AIM OF THE EXERCISE >>
Starting at the line that contains "144 469 0.68", transcribe each line exactly through the last line of the data. Include nothing else.

Collected data
▽
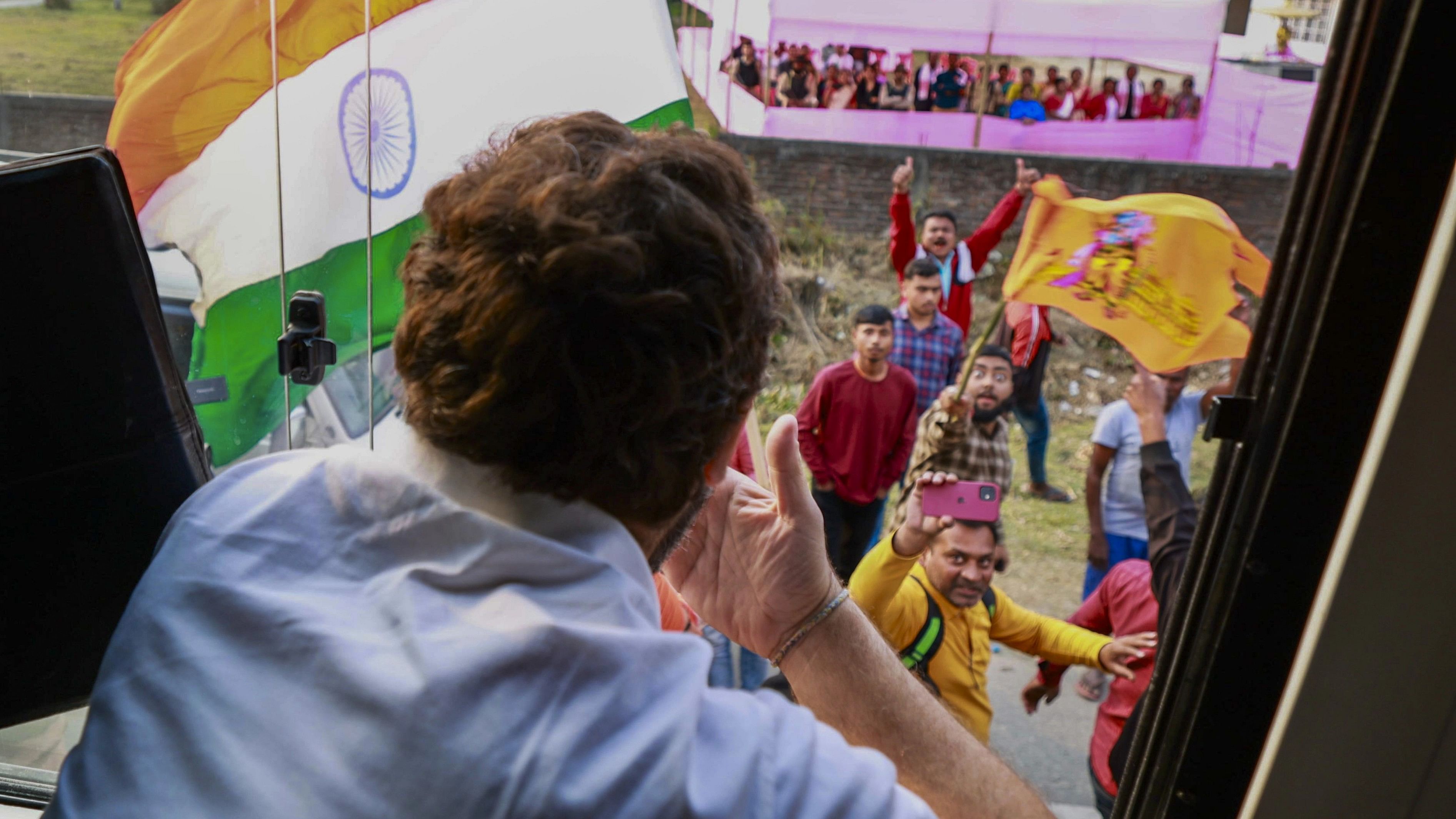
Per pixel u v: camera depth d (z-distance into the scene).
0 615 0.67
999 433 3.13
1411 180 0.67
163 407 0.68
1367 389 0.72
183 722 0.39
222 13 2.15
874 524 3.07
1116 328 3.12
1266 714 0.80
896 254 3.52
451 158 2.23
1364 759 0.79
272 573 0.43
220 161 2.20
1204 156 5.01
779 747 0.39
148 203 2.23
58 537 0.67
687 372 0.41
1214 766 0.83
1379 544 0.73
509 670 0.37
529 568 0.40
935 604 2.26
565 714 0.36
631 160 0.41
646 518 0.45
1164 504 3.02
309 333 1.30
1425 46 0.65
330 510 0.45
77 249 0.62
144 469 0.68
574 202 0.40
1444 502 0.71
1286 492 0.75
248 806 0.36
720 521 0.65
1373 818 0.80
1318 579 0.77
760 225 0.45
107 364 0.65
△
THE COMPLETED TASK >>
144 469 0.68
574 202 0.40
1444 502 0.71
1286 492 0.75
248 806 0.36
720 521 0.65
1373 818 0.80
1318 579 0.77
760 225 0.45
107 364 0.65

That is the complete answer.